-- start Given records --

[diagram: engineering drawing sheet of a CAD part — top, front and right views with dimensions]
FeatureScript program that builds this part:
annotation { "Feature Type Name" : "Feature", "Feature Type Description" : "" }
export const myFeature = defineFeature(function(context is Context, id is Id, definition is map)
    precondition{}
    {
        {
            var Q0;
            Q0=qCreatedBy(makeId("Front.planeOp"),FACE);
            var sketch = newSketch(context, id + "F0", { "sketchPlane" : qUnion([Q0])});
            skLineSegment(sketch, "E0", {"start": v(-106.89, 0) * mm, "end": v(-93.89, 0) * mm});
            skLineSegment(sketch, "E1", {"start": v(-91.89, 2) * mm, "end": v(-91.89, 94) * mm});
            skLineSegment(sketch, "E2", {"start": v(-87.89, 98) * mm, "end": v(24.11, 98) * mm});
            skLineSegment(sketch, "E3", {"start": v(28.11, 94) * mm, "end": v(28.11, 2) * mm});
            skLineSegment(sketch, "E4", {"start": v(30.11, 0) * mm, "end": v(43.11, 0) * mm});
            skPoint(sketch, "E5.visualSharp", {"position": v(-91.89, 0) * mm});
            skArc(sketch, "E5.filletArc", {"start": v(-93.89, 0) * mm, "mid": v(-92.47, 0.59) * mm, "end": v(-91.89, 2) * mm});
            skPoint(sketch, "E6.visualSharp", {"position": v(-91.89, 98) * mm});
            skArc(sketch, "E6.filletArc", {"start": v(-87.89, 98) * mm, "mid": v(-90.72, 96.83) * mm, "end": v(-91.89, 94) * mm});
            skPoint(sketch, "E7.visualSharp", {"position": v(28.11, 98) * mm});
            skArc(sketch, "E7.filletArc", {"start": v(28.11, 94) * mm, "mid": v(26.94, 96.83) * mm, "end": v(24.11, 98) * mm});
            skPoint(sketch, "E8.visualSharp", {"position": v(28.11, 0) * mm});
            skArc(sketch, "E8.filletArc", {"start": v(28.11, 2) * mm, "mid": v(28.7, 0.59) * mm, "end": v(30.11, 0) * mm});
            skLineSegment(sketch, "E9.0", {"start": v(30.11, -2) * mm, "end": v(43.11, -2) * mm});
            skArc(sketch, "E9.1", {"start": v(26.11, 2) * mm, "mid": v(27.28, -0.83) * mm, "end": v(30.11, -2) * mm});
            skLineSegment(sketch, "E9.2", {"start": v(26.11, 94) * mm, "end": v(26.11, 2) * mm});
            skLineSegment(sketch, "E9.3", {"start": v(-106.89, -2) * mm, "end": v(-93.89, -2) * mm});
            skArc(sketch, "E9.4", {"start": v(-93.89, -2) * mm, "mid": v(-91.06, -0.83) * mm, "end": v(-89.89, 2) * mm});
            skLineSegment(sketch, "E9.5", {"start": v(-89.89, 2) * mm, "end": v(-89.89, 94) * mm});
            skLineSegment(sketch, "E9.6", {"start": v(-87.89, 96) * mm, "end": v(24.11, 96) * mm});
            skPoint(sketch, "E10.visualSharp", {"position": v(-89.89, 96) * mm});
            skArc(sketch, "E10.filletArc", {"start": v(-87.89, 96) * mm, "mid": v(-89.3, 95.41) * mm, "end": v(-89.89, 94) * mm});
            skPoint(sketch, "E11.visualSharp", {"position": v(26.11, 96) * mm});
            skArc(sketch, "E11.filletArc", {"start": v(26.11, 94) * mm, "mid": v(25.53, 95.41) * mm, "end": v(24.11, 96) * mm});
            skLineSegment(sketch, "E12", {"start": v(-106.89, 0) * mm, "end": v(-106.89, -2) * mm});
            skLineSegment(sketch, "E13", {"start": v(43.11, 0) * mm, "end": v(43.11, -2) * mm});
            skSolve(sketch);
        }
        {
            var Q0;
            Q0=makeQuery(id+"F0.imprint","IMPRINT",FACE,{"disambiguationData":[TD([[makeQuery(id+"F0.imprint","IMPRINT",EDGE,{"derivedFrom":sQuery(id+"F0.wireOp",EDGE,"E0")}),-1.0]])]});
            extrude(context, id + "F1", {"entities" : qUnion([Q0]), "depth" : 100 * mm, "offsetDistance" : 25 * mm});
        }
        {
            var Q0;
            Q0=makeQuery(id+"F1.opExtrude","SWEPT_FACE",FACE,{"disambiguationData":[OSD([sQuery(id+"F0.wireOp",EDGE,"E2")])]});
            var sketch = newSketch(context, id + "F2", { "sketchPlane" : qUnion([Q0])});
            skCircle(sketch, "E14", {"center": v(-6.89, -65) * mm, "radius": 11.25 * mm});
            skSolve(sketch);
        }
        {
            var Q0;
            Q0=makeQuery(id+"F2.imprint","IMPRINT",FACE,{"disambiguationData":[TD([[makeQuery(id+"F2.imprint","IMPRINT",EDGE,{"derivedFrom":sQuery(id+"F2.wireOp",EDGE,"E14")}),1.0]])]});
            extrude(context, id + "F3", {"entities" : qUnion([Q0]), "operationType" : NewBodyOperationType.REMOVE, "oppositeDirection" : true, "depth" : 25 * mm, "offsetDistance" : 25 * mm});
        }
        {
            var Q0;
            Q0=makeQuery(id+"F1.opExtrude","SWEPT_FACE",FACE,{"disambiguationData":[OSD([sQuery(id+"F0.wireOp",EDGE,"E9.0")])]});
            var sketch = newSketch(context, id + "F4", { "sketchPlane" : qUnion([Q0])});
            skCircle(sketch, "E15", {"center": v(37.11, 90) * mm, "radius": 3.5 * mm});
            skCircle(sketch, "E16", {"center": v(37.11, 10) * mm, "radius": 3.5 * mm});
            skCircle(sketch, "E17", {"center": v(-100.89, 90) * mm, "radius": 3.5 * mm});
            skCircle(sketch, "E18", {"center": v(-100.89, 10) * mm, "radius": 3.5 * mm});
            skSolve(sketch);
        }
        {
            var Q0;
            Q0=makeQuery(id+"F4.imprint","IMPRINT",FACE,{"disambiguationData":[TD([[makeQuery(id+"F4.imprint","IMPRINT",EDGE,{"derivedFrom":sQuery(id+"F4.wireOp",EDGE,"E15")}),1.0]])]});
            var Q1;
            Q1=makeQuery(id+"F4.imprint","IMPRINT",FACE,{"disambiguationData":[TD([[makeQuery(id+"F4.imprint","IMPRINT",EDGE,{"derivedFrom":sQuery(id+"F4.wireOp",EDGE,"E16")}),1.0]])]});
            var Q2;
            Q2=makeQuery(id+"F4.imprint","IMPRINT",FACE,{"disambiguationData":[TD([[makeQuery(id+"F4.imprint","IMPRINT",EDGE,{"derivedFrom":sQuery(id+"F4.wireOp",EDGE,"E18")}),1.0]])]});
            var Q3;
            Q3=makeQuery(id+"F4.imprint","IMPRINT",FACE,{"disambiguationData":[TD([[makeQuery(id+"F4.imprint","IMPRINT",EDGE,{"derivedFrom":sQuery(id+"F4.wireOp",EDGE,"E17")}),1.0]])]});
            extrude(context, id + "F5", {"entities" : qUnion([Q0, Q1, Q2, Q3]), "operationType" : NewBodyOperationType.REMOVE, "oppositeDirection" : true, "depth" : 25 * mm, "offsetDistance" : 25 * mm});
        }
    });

-- end Given records --

Written request: Which lines of the entries contain the string "skPoint", with case counting? Copy each of those lines.

Answer to this problem:
            skPoint(sketch, "E5.visualSharp", {"position": v(-91.89, 0) * mm});
            skPoint(sketch, "E6.visualSharp", {"position": v(-91.89, 98) * mm});
            skPoint(sketch, "E7.visualSharp", {"position": v(28.11, 98) * mm});
            skPoint(sketch, "E8.visualSharp", {"position": v(28.11, 0) * mm});
            skPoint(sketch, "E10.visualSharp", {"position": v(-89.89, 96) * mm});
            skPoint(sketch, "E11.visualSharp", {"position": v(26.11, 96) * mm});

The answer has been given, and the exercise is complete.